**Written exercise A**
In the mailing-list thread on Beam SQL on Spark, what string did Kai put in place of "jdbc:calcite" in Calcite before re-shadowing?
**Written exercise B**
Please copy the Beam SQL on Spark thread word for word, everything from "On Sun, Jul" down to "on Spark now.".
**Written exercise C**
Carry the Beam SQL on Spark thread forward from the point where it stops.

**Text excerpt**
━━━━━━━━━━━━━━━━

Re: Issues with Beam SQL on Spark

Andrew Pilloud Mon, 30 Jul 2018 09:04:38 -0700

That sounds great. I'm subscribed to that list as well, so I'll keep an eye
out for your email.


Andrew

On Sun, Jul 29, 2018 at 9:07 PM Kai Jiang <[email protected]> wrote:

> Hi Andrew,
>
> I tried on replacing "jdbc:calcite" to "jdbc:beam" in calcite and
> re-shadow. After that, Beam Sql can run on Spark now.
> However, I didn't find an approach to modify code during shading Calcite
> library. I think second method you mentioned is feasible.
> I'll forward this thread to dev@calcite and to see if we can connect
> between calcite modules without using the DriverManager.
>
> Best,
> Kai
> ᐧ
>
> On Tue, Jul 24, 2018 at 1:04 PM Kai Jiang <[email protected]> wrote:
>
>> Thank you Andrew! I will take a look at if it is feasible to rewrite
>> "jdbc:calcite:" in Beam's repackaged calcite.
>>
>> Best,
>> Kai
>>
>> On 2018/07/24 19:08:17, Andrew Pilloud <[email protected]> wrote:
>> > I don't really think this is something that involves changes to
>> > DriverManager. Beam is causing the problem by relocating calcite's path
>> but
>> > not also modifying the global state it creates.
>> >
>> > Andrew
>> >
>> > On Tue, Jul 24, 2018 at 12:03 PM Kai Jiang <[email protected]> wrote:
>> >
>> > > Thanks Andrew! It's really helpful. I'll take a try on shade calcite
>> with
>> > > rewriting the "jdbc:calcite".

━━━━━━━━━━━━━━━━

**Data block**

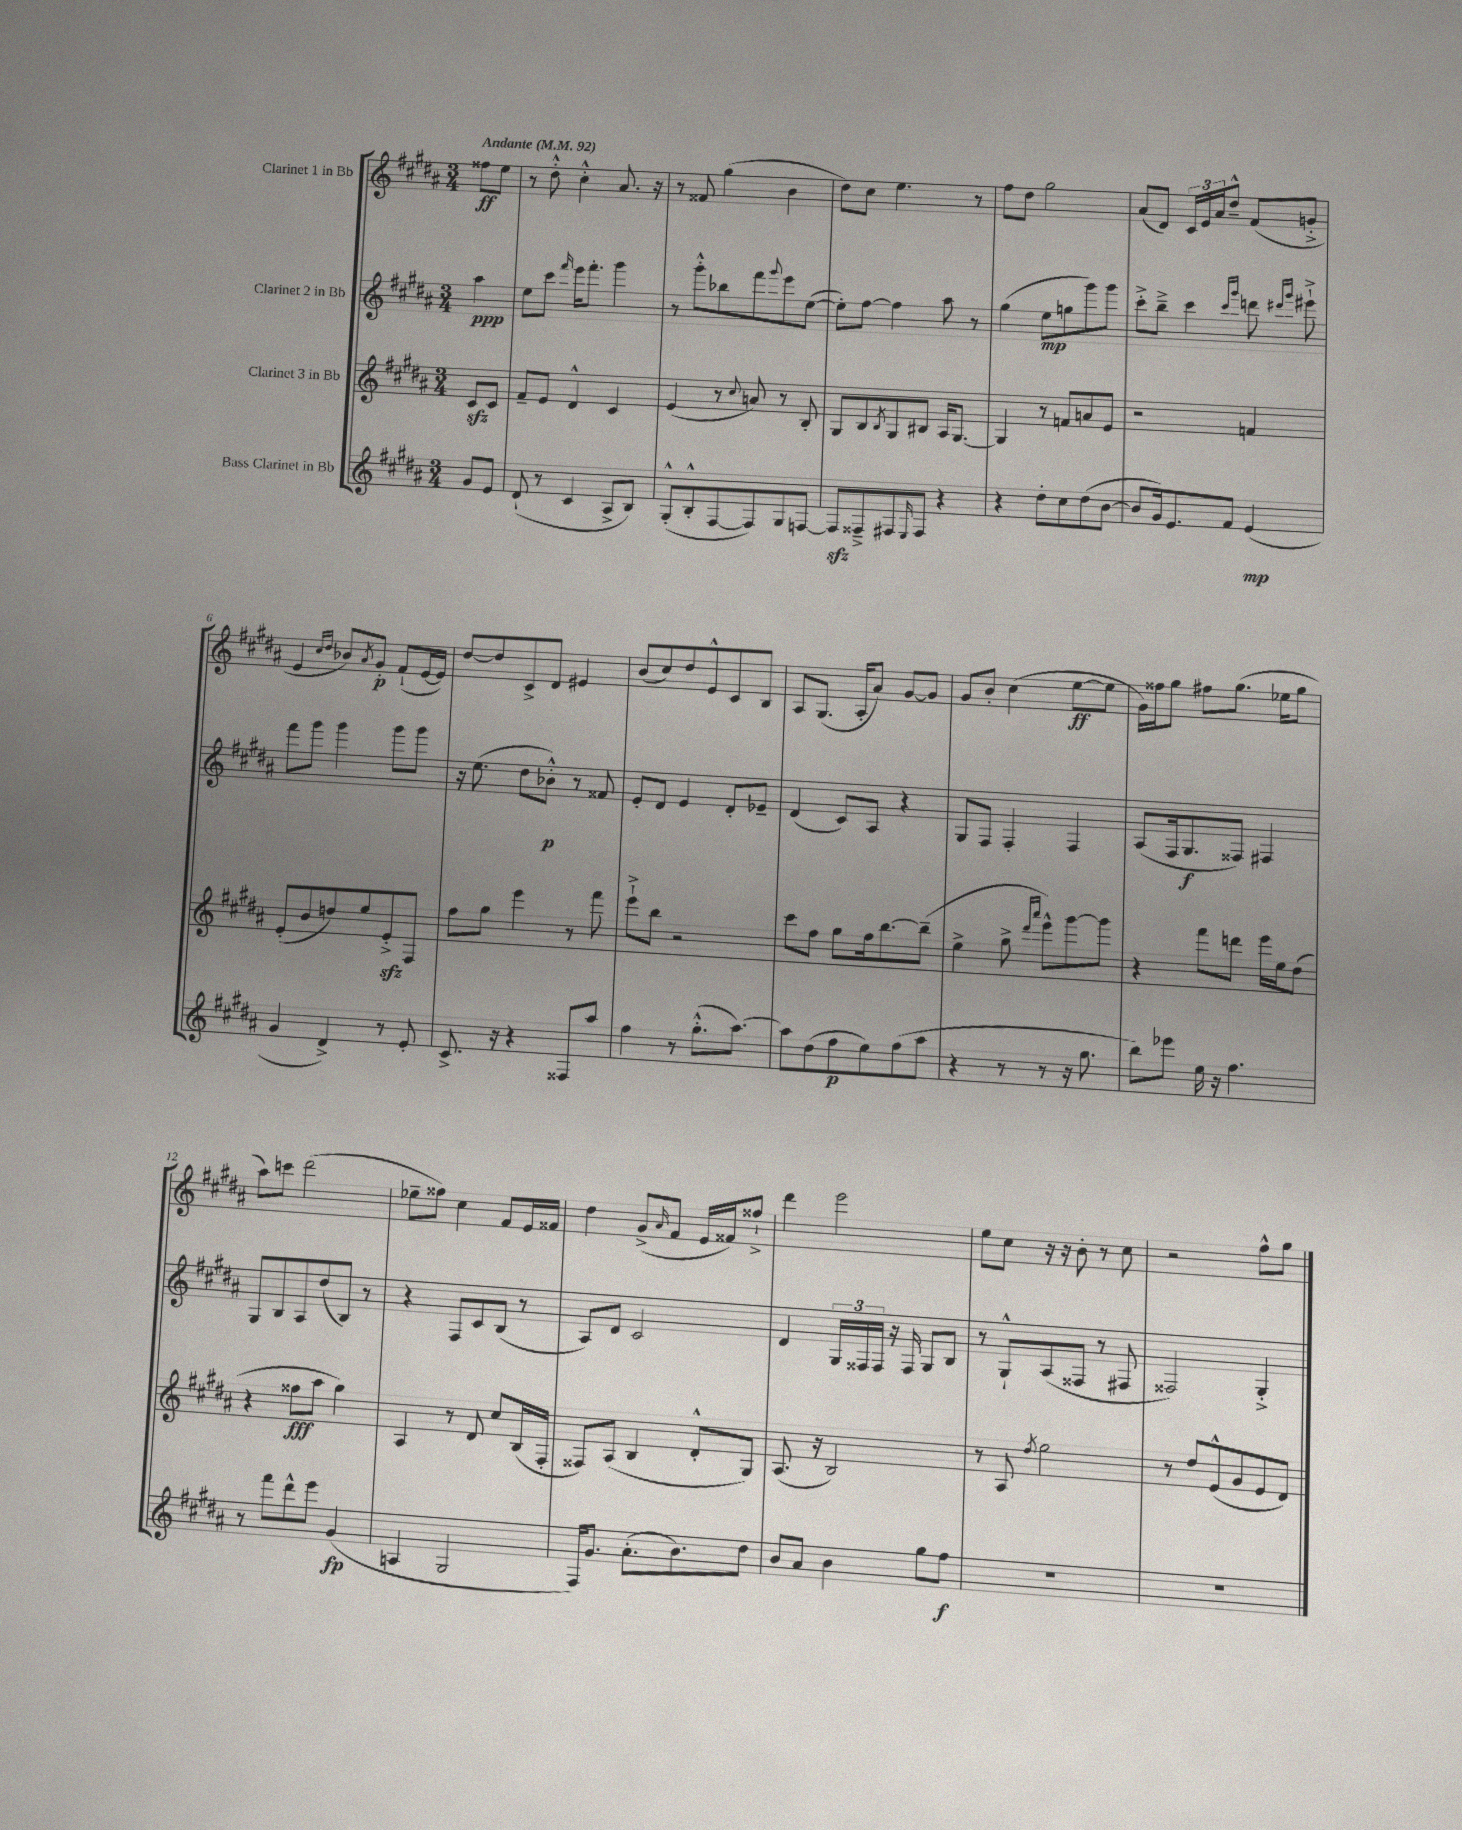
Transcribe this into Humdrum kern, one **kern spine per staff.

━━━━━━━━━━━━━━━━

**Written response A**
"jdbc:beam"

**Written response B**
On Sun, Jul 29, 2018 at 9:07 PM Kai Jiang <[email protected]> wrote:

> Hi Andrew,
>
> I tried on replacing "jdbc:calcite" to "jdbc:beam" in calcite and
> re-shadow. After that, Beam Sql can run on Spark now.

**Written response C**
>> > > I also have a look at the doc of DriverManager. Do you think include
>> all
>> > > repackaged jdbc driver property setting like below will be helpful?
>> > >  jdbc.drivers=org.apache.beam.repackaged.beam.
>> > >
>> > > Best,
>> > > Kai
>> > >
>> > > On 2018/07/24 16:56:50, Andrew Pilloud <[email protected]> wrote:
>> > > > Looks like calcite isn't easily repackageable. This issue can be
>> fixed
>> > > > either in our shading (by also rewriting the "jdbc:calcite:" string
>> when
>> > > we
>> > > > shade calcite) or in calcite (by not using the driver manager to
>> connect
>> > > > between calcite modules).
>> > > >
>> > > > Andrew
>> > > >
>> > > > On Mon, Jul 23, 2018 at 11:18 PM Kai Jiang <[email protected]>
>> wrote:
>> > > >
>> > > > > Hi all,
>> > > > >
>> > > > > I met an issue when I ran Beam SQL on Spark. I want to check and
>> see if
>> > > > > anyone has same issue with me. I believe let beam sql running on
>> spark
>> > > is
>> > > > > important. If you encountered same problem, it will be really
>> helpful
>> > > if
>> > > > > you could give some inputs.
>> > > > >
>> > > > > Context:
>> > > > > I setup TPC framework to run sql on spark. Code
>> > > > > <
>> > >
>> https://github.com/vectorijk/beam/blob/tpch/sdks/java/extensions/tpc/src/main/java/org/apache/beam/sdk/extensions/tpc/BeamTpc.java
>> > > >
>> > > > > is simple which just ingests csv data and apply Sql on that.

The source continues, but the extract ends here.